Interval Routing Schemes for Circular-Arc Graphs

TL;DR

This paper demonstrates that circular-arc graphs admit a shortest path strict 2-interval routing scheme, solving an open problem and providing an efficient O(n^2) algorithm for constructing such schemes.

Contribution

It proves that circular-arc graphs have strict compactness 2 and presents an outline algorithm to compute the routing scheme efficiently.

Findings

Circular-arc graphs allow strict 2-interval routing schemes for shortest paths.

The constructed scheme can be converted into a 1-interval scheme with minimal additional intervals.
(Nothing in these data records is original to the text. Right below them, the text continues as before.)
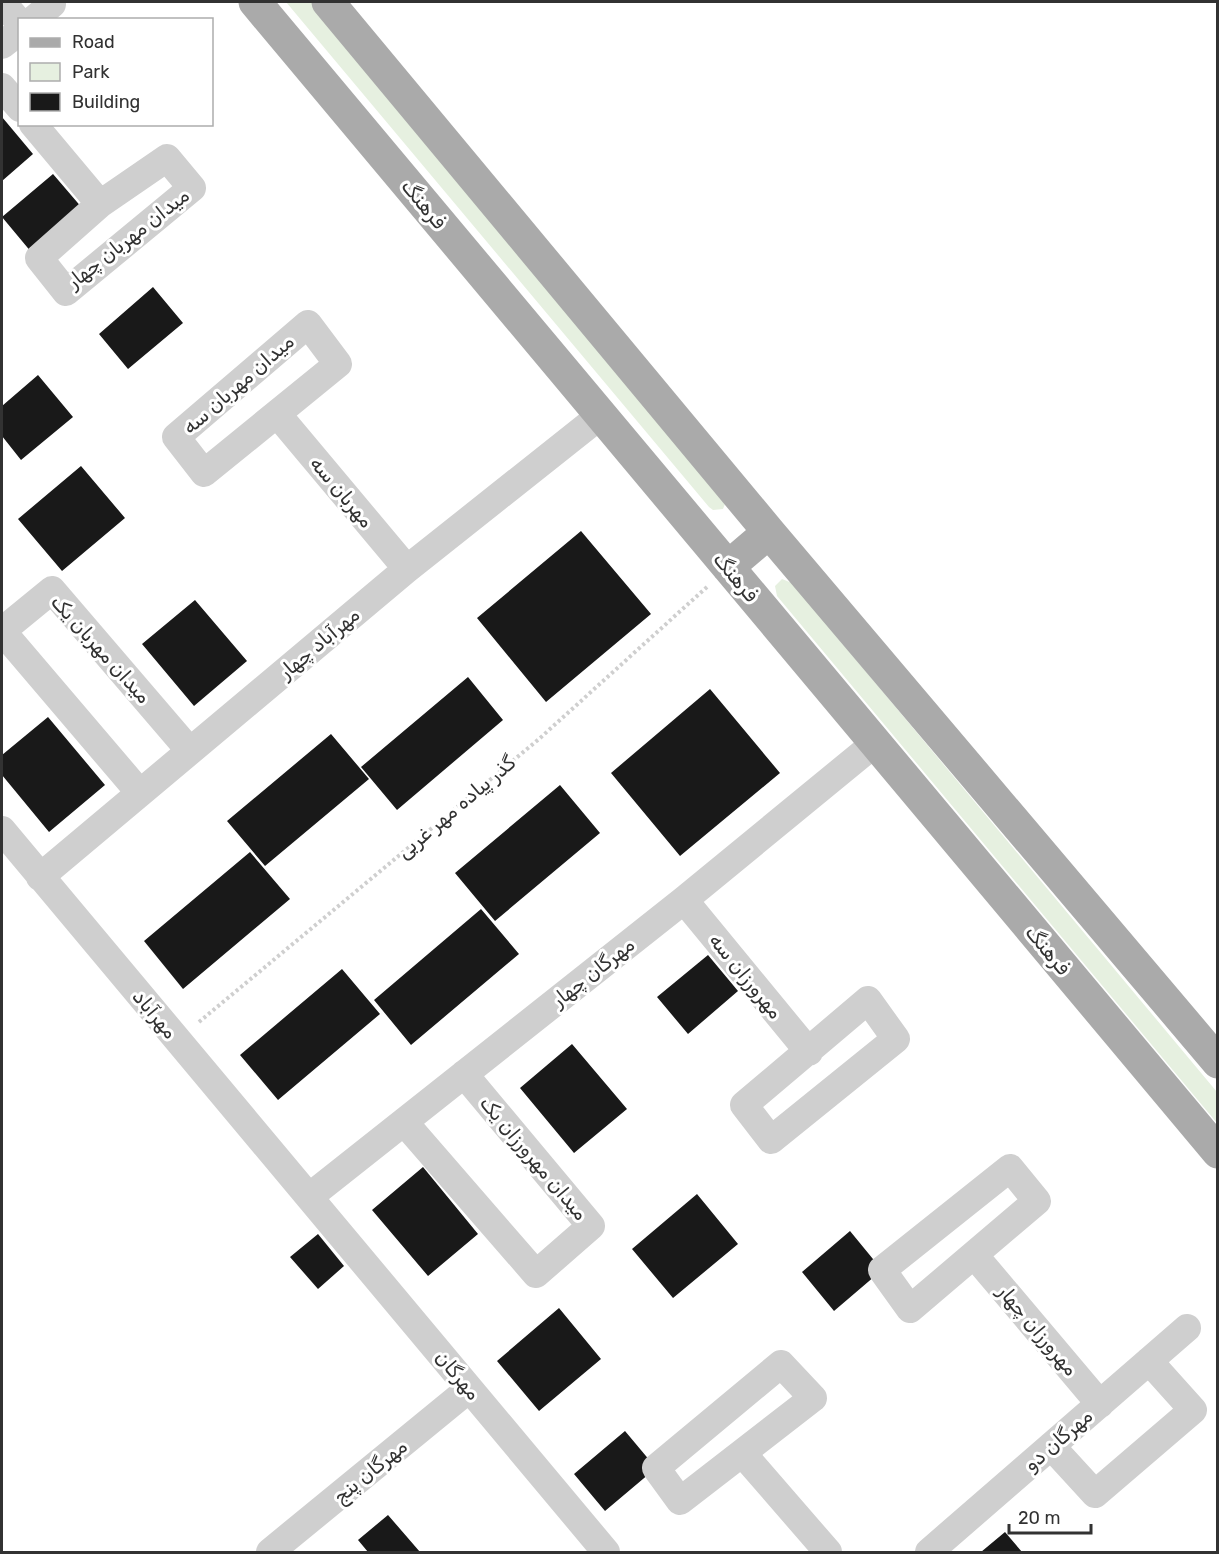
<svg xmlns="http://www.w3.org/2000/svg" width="1219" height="1554" font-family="Rubik,'Noto Naskh Arabic',sans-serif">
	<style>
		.green { fill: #e6f0e0 }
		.building { fill: #191919 }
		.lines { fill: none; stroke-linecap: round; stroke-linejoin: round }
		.path { stroke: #cfcfcf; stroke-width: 4; stroke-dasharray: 3 3; stroke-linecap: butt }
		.minor { stroke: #cfcfcf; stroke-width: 28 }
		.major { stroke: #aaa; stroke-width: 33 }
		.labels { text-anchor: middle; stroke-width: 6; stroke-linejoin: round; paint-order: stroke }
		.street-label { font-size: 20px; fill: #323232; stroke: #fff }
	</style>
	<rect width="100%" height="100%" fill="#fff"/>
	<path class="green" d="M 286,2 L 312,2 L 724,495 L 725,504 L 723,509 L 713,510 L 709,507 Z
		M 782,579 L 792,583 L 1217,1092 L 1217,1123 L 777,596 L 775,586 Z"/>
	<path class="building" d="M 2,117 L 33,154 L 2,181 Z
		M 53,174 L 83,209 L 32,253 L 2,217 Z
		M 153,287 L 183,323 L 128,369 L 99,334 Z
		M 38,375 L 73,417 L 21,460 L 2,436 L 2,406 Z
		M 81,466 L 125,518 L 62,571 L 18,519 Z
		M 581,531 L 651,614 L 546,702 L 477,618 Z
		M 195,600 L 247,661 L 194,706 L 142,644 Z
		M 468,677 L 503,720 L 397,810 L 361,767 Z
		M 710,689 L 780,773 L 680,856 L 611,773 Z
		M 48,717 L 105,785 L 49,832 L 2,775 L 2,755 Z
		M 331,734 L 369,779 L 265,866 L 227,821 Z
		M 560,785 L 600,833 L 495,921 L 455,873 Z
		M 250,852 L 290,899 L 183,989 L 144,941 Z
		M 481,909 L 519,954 L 411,1045 L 374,1000 Z
		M 708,955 L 738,991 L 688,1034 L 657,997 Z
		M 342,969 L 380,1014 L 278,1100 L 240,1055 Z
		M 572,1044 L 627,1109 L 574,1153 L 520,1088 Z
		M 423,1167 L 478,1234 L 428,1276 L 372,1210 Z
		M 697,1194 L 738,1244 L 673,1298 L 632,1249 Z
		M 850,1231 L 882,1270 L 834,1311 L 802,1272 Z
		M 318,1234 L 344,1266 L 318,1289 L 290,1257 Z
		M 559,1308 L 601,1359 L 539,1411 L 497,1361 Z
		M 625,1431 L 656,1468 L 605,1511 L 574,1474 Z
		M 388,1515 L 420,1552 L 368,1552 L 358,1540 Z
		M 1005,1532 L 1022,1552 L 981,1552 Z"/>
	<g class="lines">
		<path class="path" d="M 199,1022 L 539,739 L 708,586"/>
		<path class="minor" d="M 2,2 L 20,23
			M 33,20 L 52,4
			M 2,45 L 20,31
			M 2,87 L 20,108
			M 33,124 L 100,204
			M 167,158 L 192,188 L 66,292 L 39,258 L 100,204 Z
			M 308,324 L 338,364 L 204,473 L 176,437 Z
			M 278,415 L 407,569
			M 140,793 L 2,631 L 52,590 L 190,751
			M 2,830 L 606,1552
			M 40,877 L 407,569 L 601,415
			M 684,900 L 809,1052
			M 868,1000 L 896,1039 L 771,1140 L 744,1105 Z
			M 404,1122 L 536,1274 L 591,1226 L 464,1074
			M 1010,1168 L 1037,1201 L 910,1309 L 882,1270 Z
			M 309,1197 L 684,900 L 874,744
			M 975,1256 L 1100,1404
			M 781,1364 L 813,1398 L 680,1501 L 656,1468 Z
			M 1051,1446 L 1095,1494 L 1193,1410 L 1149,1361
			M 743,1454 L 828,1552
			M 270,1552 L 469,1389
			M 929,1552 L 1187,1328"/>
		<path class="major" d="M 255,2 L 1218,1152
			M 328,2 L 769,532 L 1218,1062
			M 728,567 L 769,532"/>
	</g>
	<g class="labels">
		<g class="street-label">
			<text transform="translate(424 204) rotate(50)" y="7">فرهنگ</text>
			<text transform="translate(128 238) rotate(-38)" y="7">میدان مهربان چهار</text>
			<text transform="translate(238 384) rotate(-41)" y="7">میدان مهربان سه</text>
			<text transform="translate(342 492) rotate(50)" y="7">مهربان سه</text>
			<text transform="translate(736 577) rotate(50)" y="7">فرهنگ</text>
			<text transform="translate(319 643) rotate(-40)" y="7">مهرآباد چهار</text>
			<text transform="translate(101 649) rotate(48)" y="7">میدان مهربان یک</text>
			<text transform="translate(456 807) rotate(-40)" y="7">گذر پیاده مهر غربی</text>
			<text transform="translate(1048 950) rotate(50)" y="7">فرهنگ</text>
			<text transform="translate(593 972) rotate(-38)" y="7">مهرگان چهار</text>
			<text transform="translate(746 976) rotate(51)" y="7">مهرورزان سه</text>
			<text transform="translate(155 1014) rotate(50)" y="7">مهرآباد</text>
			<text transform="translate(534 1158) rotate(50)" y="7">میدان مهرورزان یک</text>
			<text transform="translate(1038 1330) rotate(50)" y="7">مهرورزان چهار</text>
			<text transform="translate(458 1375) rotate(50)" y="7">مهرگان</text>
			<text transform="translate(1058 1440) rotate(-41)" y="7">مهرگان دو</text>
			<text transform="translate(370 1471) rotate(-39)" y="7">مهرگان پنج</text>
		</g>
	</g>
	<rect width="1219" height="1554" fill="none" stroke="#323232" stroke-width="6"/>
	<rect x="18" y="18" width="195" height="108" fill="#ffffff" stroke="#adadad" stroke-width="1.5"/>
	<rect x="30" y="38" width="30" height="9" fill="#aaaaaa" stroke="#adadad" stroke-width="1.5"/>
	<text x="72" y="48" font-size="18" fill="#323232">Road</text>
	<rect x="30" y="63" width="30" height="18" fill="#e6f0e0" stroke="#adadad" stroke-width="1.5"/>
	<text x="72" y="78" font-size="18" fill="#323232">Park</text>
	<rect x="30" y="93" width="30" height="18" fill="#191919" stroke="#adadad" stroke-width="1.5"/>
	<text x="72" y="108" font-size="18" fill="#323232">Building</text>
	<path d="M1009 1524v9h82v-9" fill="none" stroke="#323232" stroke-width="3"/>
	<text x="1018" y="1524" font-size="18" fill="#323232" stroke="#ffffff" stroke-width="4.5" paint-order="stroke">20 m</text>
</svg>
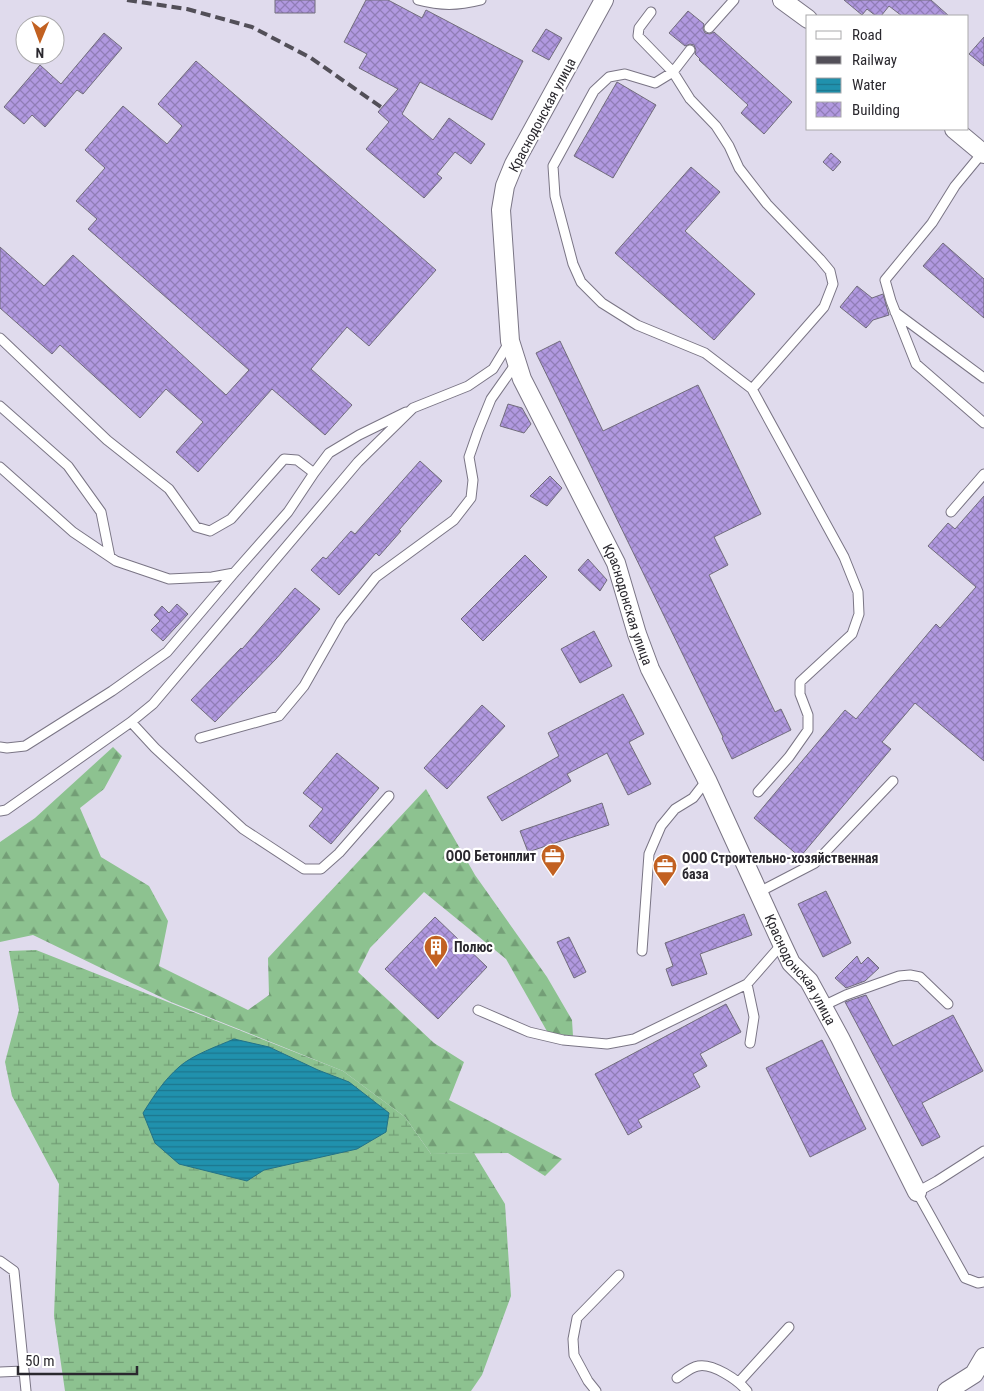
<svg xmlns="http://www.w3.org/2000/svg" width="984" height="1391" font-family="'Roboto Condensed',sans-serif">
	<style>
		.forest { fill: url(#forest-firs) }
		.wetland { fill: url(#wetland-marsh) }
		.water { fill: url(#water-rules); stroke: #237287 }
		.building { fill: url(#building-cross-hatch); stroke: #716c7c }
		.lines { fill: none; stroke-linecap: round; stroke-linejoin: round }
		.service-casing { stroke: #7a7585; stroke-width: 11 }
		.minor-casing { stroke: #7a7585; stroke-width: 20 }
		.service { stroke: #fff; stroke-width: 9 }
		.minor { stroke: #fff; stroke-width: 18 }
		.rail { stroke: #524f58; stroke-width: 4; stroke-dasharray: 10 5; stroke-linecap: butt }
		.labels { text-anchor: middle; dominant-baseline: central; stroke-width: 4.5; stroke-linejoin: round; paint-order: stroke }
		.street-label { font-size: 14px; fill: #2a282e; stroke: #fff }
		.poi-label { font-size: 14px; font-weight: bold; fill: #2a282e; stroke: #fff; text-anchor: start }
	</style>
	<defs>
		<pattern id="forest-firs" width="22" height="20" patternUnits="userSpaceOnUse" patternTransform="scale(1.25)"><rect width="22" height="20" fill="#8dc290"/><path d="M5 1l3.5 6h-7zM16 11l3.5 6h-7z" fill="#739e76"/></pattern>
		<pattern id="wetland-marsh" width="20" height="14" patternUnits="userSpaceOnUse" patternTransform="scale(1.25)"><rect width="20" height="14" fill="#8dc290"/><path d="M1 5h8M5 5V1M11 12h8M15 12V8" fill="none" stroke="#739e76"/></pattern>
		<pattern id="water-rules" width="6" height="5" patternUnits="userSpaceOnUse" patternTransform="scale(1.25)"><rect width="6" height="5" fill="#2091ad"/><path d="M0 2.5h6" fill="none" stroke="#1c768d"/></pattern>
		<pattern id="building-cross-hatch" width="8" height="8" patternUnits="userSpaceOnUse" patternTransform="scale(1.25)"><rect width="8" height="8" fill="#b199e0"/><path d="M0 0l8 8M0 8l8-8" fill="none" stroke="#907db6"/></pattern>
	</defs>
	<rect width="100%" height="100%" fill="#e0dbed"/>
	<!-- forest -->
	<path class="forest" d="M113 747 122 756 104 789 80 808 101 857 149 886 168 921 159 966 248 1010 269 995 268 958 426 789 475 875 547 977 572 1020 573 1036 548 1033 506 959 424 892 370 948 358 972 434 1043 464 1062 449 1100 562 1159 545 1176 508 1153 431 1154 405 1117 343 1071 171 1002 33 935 0 942V842L35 818Z"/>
	<!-- wetland -->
	<path class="wetland" d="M36 950 343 1071 405 1117 431 1154 474 1153 505 1204 511 1296 482 1375 471 1391H65L54 1316 59 1184 12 1096 5 1062 19 1010 9 951Z"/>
	<!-- water -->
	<path class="water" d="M234 1039 269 1047 318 1070 349 1082 389 1113 386 1132 357 1149 264 1170 247 1181 179 1164 155 1143 143 1113C153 1097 164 1080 179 1067 192 1055 218 1046 234 1039Z"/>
	<!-- building -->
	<path class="building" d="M275 0H315V13H275Z
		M366 0H388L422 18 426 10 523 61 492 120 420 82 402 114 433 140 449 118 485 144 471 164 455 152 437 174 442 178 424 198 366 149 389 122 378 112 398 89 359 68 367 54 344 42Z
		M844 0H931L949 16H902L889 6 881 16H876L867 9 862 15Z
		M688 11 704 24 703 29 705 33 710 34 714 32 792 102 764 134 741 113 748 105 699 60 700 59 695 54 696 50 694 45 690 44 685 46 669 33Z
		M546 29 562 38 549 60 532 51Z
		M104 33 122 48 83 94 77 90 45 127 32 115 24 124 4 107 40 65 61 84Z
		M984 37V66L969 54Z
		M196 61 436 270 369 346 347 327 311 369 352 405 325 435 272 389 198 472 176 452 203 422 166 389 140 418 60 345 52 354 0 308V247L44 286 73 255 226 395 249 370 88 229 97 219 76 201 105 168 85 150 123 106 167 144 182 126 158 104Z
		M617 82 656 105 613 178 574 156Z
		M831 153 841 162 833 171 823 162Z
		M691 167 720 192 685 231 755 294 714 340 615 253Z
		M943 243 984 279V318L923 266Z
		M857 286 872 298 883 294 889 315 873 320 866 328 840 307Z
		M560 341 603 431 698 385 761 514 714 537 728 565 709 575 775 712 781 709 791 730 732 759 722 738 723 737 536 353Z
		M508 404 522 408 531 424 524 433 500 426Z
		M420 461 442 481 399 530 401 531 379 556 376 553 339 595 311 570 323 557 326 559 351 531 355 534Z
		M550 476 562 488 547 506 530 496Z
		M984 496V761L915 703 882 742 891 749 800 857 754 818 845 710 856 719 936 624 940 628 976 587 928 546 948 523 955 529Z
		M525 555 547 577 483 641 461 619Z
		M588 559 607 580 600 591 578 570Z
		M295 588 320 609 276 659 215 722 191 700 241 648 242 649Z
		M177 604 188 614 163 641 151 630 160 621 154 615 162 606 169 613Z
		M594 631 612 666 580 683 561 649Z
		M623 694 644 734 629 742 651 784 628 795 607 753 567 774 571 781 502 821 487 797 559 756 548 733Z
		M482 705 505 726 447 789 424 768Z
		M337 753 379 788 331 844 309 826 323 809 303 793Z
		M602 803 609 825 528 852 520 831Z
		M826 891 851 943 823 957 798 904Z
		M744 914 752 935 700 954 707 974 672 986 666 969 673 966 665 943Z
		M435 917 487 967 438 1019 385 969Z
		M569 937 586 972 574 978 557 942Z
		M857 956 861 964 868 957 879 968 865 981 846 988 835 978Z
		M866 995 893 1046 953 1015 983 1071 922 1103 940 1137 922 1146 845 1002Z
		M726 1004 741 1032 700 1054 707 1066 693 1074 700 1087 638 1120 642 1127 628 1135 595 1074Z
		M822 1040 866 1129 810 1157 766 1068Z"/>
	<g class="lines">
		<defs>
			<path id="service" d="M418 0C441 6 457 6 481 0
				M651 12 639 28 638 36 673 72 690 99 716 126 729 146 739 168 767 204 820 259 830 271 833 284 824 307 752 389
				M709 28 734 0
				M690 50 673 72 655 83 625 74 609 77 594 91 553 166 555 196 573 264 581 282 602 303 637 325 705 353 752 389 844 557 858 592 859 614 852 634 800 682V694L808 715V730L789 757 758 792
				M983 152 955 186 932 223 885 280 891 301 916 364 984 423
				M895 312 984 378
				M0 338 107 440 169 489 196 527 210 531 231 519 284 459 297 460 314 473
				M0 406 68 466 101 512 110 557
				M0 467 73 532 116 561 169 579 212 577 234 573
				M951 512 984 474
				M131 722 155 748 243 829 304 869H321L339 853 389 796
				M200 738 279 716 304 686 341 621 376 577 454 520 471 498 473 480 469 457 478 431 491 399 517 362
				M0 747 7 748 25 746 112 691 167 652 234 573 288 512 314 473 329 453 359 435 406 412
				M0 811 6 810 131 722 153 704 358 462 413 408 468 386 493 369 510 341
				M759 892 815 863 893 781
				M642 951 649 854 661 826 675 809 693 798 707 780
				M747 984 754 1017 750 1043
				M823 1006 846 995 899 976 910 975 920 977 948 1004
				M478 1010 529 1032 563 1040 607 1044 634 1039 747 984 782 944
				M984 1151 937 1181 917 1192 965 1278 978 1283 984 1282
				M0 1261 14 1271 26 1391
				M0 1372 23 1371
				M677 1378C683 1374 691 1367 698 1366 713 1363 738 1380 747 1391
				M739 1382 789 1327
				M596 1391 588 1381 574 1355 573 1339 577 1318 619 1275"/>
			<g id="minor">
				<path id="s1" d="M604 0 514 164 505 186 501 210 510 341 522 379 616 563 637 634 650 669 707 780 782 944 791 963 809 981 840 1038 917 1192"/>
				<path d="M782 0 808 19"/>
				<path d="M954 129 984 154"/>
				<path d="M947 1391 974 1374 984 1357"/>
			</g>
		</defs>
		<!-- service casing -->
		<use href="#service" class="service-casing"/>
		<!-- minor casing -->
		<use href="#minor" class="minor-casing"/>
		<!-- service -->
		<use href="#service" class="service"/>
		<!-- minor -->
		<use href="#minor" class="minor"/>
		<!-- rail -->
		<path class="rail" d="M127 0 187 9 252 27 311 58 381 107"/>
	</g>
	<!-- icons -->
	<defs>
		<symbol id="office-pin" viewBox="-11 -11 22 30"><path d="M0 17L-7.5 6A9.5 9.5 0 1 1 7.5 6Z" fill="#c26121" stroke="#fff"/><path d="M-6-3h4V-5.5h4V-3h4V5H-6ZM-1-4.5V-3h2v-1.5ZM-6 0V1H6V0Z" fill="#fff"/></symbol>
		<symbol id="building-pin" viewBox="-11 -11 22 30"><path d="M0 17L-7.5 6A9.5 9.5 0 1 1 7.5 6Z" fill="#c26121" stroke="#fff"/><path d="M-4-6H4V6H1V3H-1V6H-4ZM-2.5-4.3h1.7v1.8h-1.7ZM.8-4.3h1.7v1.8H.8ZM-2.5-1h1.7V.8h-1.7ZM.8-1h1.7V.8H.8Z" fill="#fff"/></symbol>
	</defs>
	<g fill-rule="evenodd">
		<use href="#office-pin" x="539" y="842" width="28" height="38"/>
		<use href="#office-pin" x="651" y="852" width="28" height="38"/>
		<use href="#building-pin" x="422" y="933" width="28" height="38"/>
	</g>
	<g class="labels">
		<!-- street labels -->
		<g class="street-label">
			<text transform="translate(542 115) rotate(-62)">Краснодонская улица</text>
			<text stroke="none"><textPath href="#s1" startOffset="656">Краснодонская улица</textPath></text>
			<text stroke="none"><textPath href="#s1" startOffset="1061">Краснодонская улица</textPath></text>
		</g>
		<!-- poi labels -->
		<g class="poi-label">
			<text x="536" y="856" text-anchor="end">ООО Бетонплит</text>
			<text x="682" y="858">ООО Строительно-хозяйственная<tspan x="682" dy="16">база</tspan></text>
			<text x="454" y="947">Полюс</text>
		</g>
	</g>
	<!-- legend -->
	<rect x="806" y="15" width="162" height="115" fill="#ffffff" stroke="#aaa9ab"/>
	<rect x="816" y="31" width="25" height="8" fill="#ffffff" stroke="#aaa9ab"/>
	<text x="852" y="40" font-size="15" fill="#2a282e">Road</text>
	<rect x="816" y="56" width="25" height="8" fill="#524f58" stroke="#aaa9ab"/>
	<text x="852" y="65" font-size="15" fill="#2a282e">Railway</text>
	<rect x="816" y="78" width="25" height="15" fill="url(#water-rules)" stroke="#aaa9ab"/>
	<text x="852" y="90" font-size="15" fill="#2a282e">Water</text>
	<rect x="816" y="102" width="25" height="15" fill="url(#building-cross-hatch)" stroke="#aaa9ab"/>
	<text x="852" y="115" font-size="15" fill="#2a282e">Building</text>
	<!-- north arrow -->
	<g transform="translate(40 40) rotate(181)"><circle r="24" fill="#ffffff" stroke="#aaa9ab"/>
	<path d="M0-4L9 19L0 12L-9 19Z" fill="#c26121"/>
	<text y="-8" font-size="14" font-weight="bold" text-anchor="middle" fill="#2a282e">N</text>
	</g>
	<!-- scale -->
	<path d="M18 1366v8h119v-8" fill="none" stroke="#2a282e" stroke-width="2.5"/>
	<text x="25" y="1366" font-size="15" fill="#2a282e" stroke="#ffffff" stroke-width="4" paint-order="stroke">50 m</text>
</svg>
An O(n^2) algorithm is outlined for computing the routing scheme for circular-arc graphs.

Abstract

Interval routing is a space efficient method to realize a distributed routing function. In this paper we show that every circular-arc graph allows a shortest path strict 2-interval routing scheme, i.e., by introducing a global order on the vertices and assigning at most two (strict) intervals in this order to the ends of every edge allows to depict a routing function that implies exclusively shortest paths. Since circular-arc graphs do not allow shortest path 1-interval routing schemes in general, the result implies that the class of circular-arc graphs has strict compactness 2, which was a hitherto open question. Additionally, we show that the constructed 2-interval routing scheme is a 1-interval routing scheme with at most one additional interval assigned at each vertex and we an outline algorithm to calculate the routing scheme for circular-arc graphs in O(n^2) time, where n is the number of vertices.